Pour finir, il faut parler de la réforme de la propriété. Cette réforme a surtout donné aux bandits de tout acabit la possibilité légale de commettre diverses sortes de délits. Les trois maisons dans le centre-ville furent restituées au dernier rejeton de la famille, leur propriétaire légitime, mais qui, comme on l’a dit, aimait surtout boire de l’alcool et lire des livres. Il en devint un peu arrogant, soupçonnant que ses amis convoitaient son argent, alors qu’il n’en avait pas et ne pourrait jamais en avoir. Les maisons avaient des locataires étranges, des hommes suspects d’origine finlandaise qui s’appelaient Kari, des femmes d’âge mûr, revêches et fatiguées, aux cheveux peroxydés, des types en tous genres, sous la main desquels tout se dégradait de plus en plus, mais nul doute qu’ils en ont tout de même profité un peu.
Finalement l’héritier confia l’administration de ses biens à une avocate, une de ses camarades de classe. Celle-ci était une femme très chaleureuse et intelligente, elle saluait toujours les gens affectueusement, en les embrassant et en les appelant « mes chéris » ou « mes trésors ». Dynamique et attentionnée, elle a vidé les appartements, a relogé les locataires, a rénové la maison et a vendu les appartements à ses proches. L’appartement de la dame de Lasnamäe et au moins trois autres logements magnifiques avaient été achetés argent comptant par le mari de l’avocate, qui portait toujours des vêtements de cuir noir. Mais ils subventionnaient généreusement les achats de vodka : il suffisait d’aller une fois par mois chercher l’argent à leur bureau. Je pense que toutes les parties prenantes étaient en fait assez satisfaites.
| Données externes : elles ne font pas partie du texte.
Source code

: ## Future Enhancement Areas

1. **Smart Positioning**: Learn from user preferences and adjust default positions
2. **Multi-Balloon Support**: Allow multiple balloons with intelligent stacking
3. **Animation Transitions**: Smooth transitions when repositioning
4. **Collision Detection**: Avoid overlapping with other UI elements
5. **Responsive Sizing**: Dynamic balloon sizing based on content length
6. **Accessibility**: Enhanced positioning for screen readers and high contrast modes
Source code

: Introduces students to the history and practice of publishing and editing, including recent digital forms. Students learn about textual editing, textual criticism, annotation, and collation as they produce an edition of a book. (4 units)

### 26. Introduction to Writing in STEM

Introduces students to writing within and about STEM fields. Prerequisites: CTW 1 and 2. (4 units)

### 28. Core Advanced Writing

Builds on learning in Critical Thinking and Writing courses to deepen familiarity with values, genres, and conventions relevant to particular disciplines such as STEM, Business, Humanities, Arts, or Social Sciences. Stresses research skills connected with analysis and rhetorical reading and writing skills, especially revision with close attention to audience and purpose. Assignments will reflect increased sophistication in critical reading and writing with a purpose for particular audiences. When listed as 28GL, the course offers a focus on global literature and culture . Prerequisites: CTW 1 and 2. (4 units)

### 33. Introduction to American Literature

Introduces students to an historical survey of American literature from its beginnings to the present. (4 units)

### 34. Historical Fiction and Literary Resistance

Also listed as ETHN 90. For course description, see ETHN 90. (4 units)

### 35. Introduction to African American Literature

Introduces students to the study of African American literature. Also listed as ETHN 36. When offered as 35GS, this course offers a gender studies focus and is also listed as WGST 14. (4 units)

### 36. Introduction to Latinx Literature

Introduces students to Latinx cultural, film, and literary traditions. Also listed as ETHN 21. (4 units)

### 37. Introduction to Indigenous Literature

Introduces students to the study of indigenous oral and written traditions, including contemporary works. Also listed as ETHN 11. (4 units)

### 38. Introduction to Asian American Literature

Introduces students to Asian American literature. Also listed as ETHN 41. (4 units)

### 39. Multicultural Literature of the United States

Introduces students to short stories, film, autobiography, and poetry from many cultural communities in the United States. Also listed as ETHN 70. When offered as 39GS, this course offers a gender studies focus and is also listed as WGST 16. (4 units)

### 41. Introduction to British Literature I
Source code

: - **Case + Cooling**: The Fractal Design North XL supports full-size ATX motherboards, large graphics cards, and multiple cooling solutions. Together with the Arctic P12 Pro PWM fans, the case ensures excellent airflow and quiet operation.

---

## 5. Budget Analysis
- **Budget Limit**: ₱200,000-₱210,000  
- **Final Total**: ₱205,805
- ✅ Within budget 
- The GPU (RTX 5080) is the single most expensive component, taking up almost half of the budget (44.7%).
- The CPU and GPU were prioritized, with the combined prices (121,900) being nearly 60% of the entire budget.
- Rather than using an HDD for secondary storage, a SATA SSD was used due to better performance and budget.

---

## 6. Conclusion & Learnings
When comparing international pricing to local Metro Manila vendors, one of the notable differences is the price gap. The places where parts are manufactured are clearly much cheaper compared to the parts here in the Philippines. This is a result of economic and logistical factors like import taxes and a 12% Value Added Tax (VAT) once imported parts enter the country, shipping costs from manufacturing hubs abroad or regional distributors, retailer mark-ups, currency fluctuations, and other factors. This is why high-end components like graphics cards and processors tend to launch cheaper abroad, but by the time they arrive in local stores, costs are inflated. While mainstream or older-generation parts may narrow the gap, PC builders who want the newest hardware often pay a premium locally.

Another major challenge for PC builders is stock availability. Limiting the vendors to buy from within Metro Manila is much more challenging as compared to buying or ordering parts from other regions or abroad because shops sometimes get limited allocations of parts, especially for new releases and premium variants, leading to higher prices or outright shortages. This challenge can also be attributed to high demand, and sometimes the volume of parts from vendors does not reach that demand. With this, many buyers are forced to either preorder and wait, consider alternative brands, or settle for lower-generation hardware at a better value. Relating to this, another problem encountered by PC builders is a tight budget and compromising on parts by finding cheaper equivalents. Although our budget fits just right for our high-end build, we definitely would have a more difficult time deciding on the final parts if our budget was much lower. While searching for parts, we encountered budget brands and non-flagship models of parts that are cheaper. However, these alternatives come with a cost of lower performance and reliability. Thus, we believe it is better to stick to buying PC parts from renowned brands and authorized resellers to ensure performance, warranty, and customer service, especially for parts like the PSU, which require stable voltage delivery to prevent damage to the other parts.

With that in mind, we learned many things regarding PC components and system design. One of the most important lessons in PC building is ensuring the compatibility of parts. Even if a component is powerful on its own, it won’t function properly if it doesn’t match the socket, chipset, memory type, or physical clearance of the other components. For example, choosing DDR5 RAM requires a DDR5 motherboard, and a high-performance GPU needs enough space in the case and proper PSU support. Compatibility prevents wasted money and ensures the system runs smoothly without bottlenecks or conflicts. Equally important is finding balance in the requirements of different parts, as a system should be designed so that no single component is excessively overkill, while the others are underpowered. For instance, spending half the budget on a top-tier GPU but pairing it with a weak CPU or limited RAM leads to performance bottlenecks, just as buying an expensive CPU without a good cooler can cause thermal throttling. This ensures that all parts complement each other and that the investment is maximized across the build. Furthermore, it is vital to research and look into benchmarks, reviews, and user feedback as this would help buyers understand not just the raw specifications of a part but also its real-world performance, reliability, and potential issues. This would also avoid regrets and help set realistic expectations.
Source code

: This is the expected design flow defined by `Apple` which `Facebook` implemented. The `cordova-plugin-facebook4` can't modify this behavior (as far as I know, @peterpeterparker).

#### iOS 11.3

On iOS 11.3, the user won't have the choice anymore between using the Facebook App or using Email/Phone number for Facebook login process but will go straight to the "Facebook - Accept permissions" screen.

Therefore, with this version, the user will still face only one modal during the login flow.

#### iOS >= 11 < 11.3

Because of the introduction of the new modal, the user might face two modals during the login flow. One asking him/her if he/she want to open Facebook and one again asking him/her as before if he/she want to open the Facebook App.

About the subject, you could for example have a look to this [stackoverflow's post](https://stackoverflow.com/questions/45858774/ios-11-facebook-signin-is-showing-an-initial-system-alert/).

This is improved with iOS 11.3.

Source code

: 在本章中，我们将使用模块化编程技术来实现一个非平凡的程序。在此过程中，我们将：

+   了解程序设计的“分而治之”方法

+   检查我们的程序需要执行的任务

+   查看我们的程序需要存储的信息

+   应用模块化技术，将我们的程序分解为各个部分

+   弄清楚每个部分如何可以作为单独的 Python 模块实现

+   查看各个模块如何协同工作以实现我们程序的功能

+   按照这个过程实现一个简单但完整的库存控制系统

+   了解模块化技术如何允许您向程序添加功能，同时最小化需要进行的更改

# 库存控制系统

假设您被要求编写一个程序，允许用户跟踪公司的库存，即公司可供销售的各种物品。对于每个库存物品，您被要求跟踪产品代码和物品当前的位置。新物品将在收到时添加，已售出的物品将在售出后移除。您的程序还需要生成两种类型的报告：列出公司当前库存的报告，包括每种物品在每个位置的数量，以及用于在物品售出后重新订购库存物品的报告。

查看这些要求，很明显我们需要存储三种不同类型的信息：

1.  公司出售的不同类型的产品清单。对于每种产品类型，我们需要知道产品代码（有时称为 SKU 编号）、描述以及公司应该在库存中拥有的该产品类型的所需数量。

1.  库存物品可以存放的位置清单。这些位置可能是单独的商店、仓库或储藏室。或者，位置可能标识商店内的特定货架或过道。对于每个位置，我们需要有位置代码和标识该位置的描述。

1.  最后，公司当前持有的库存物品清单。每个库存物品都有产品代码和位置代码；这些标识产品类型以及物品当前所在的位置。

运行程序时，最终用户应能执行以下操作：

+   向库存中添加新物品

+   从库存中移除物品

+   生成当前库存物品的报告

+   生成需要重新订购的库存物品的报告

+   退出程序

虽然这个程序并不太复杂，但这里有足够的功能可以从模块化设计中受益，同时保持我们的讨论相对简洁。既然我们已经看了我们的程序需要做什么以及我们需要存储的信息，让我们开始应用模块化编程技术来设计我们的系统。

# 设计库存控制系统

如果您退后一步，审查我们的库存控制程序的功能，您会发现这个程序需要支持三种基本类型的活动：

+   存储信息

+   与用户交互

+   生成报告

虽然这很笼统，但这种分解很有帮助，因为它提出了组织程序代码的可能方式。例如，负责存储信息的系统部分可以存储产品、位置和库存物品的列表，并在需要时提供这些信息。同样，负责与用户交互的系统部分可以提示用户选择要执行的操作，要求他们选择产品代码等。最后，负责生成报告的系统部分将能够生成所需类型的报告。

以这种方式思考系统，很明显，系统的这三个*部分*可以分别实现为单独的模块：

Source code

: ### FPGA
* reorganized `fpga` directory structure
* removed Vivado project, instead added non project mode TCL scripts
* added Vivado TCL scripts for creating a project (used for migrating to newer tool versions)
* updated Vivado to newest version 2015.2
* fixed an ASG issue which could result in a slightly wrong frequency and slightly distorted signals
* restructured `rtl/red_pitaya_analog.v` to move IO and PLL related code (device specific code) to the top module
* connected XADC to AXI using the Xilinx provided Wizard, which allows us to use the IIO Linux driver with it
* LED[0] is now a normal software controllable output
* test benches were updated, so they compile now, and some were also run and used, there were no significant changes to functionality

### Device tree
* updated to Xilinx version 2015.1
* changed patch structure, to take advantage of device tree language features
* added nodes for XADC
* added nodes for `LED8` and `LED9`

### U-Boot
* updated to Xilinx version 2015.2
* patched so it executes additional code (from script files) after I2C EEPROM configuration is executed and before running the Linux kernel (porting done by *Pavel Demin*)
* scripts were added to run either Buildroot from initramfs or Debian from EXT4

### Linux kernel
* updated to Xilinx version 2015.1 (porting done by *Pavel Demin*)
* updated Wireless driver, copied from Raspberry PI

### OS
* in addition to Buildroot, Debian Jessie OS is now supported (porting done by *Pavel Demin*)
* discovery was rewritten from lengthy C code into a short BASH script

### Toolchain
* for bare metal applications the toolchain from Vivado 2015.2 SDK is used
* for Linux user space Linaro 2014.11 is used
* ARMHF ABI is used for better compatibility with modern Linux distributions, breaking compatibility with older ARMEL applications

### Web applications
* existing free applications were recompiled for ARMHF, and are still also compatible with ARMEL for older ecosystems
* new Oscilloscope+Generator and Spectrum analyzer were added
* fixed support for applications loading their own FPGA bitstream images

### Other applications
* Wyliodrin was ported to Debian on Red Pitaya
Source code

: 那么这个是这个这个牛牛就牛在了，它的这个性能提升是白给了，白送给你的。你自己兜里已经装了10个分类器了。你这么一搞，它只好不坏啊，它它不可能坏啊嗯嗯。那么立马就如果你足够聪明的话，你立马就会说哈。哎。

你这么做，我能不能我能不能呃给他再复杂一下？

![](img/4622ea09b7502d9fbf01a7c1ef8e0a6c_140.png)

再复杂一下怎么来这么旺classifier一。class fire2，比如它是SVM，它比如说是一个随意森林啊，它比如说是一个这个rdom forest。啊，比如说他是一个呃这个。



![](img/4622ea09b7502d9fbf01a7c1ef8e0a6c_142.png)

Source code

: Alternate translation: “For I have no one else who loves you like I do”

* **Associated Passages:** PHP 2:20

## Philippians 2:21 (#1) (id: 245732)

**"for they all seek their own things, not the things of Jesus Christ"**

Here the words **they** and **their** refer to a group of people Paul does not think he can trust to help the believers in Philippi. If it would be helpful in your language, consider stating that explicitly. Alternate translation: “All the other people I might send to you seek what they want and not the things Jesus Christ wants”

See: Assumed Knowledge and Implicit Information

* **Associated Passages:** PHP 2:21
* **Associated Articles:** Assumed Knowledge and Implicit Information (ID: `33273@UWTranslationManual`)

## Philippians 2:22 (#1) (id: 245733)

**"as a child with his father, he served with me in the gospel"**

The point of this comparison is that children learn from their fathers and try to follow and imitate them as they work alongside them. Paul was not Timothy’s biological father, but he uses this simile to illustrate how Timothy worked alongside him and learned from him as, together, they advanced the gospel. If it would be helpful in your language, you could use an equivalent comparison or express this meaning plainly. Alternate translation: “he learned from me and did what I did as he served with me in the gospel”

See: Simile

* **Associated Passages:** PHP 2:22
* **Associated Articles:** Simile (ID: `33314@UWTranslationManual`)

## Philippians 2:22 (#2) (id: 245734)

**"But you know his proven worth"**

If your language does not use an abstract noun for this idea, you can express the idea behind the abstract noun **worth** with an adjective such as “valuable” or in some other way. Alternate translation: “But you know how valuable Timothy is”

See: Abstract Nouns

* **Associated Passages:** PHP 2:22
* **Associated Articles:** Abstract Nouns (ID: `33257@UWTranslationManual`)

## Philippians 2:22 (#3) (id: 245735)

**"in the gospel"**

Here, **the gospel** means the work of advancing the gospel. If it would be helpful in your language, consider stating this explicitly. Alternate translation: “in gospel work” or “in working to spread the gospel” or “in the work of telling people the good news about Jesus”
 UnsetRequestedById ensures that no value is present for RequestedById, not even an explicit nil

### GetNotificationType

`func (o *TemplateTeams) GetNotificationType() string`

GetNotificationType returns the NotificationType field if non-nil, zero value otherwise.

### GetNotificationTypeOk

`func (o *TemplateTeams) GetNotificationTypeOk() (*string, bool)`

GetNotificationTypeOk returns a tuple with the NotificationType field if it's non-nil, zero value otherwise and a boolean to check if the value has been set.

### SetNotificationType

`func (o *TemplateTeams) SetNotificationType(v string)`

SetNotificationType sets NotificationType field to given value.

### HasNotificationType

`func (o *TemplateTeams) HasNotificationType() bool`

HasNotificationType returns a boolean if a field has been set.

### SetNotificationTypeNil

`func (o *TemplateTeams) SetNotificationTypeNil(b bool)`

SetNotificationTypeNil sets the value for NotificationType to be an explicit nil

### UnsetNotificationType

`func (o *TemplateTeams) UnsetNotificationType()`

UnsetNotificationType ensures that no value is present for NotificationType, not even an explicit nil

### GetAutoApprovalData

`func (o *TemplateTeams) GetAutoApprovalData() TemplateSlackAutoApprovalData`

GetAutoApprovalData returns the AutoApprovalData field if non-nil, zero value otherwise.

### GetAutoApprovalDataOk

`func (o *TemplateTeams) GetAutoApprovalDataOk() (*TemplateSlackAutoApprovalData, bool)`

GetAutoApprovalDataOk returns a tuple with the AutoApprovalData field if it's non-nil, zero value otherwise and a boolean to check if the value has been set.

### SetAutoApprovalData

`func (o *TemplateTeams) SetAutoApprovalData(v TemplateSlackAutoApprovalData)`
Pendant des années, j’ai pris un bus qui passait devant l’immeuble, et chaque fois je regardais la porte de ma maison, cette porte latérale qui fourvoyait les gens comme Soussanine, je la regardais et je me demandais si j’étais vraiment entrée et sorti par là pendant trois mille jours, si j’avais vraiment traversé ce terrain vague poussiéreux et envahi par les mauvaises herbes, pour aller acheter de la vodka, de la nourriture, une bouteille pour soigner la gueule de bois… Il n’y a pas d’autres endroits dans ce monde qui disparaissent aussi irrémédiablement et deviennent aussi inaccessibles que les lieux où l’on a vécu.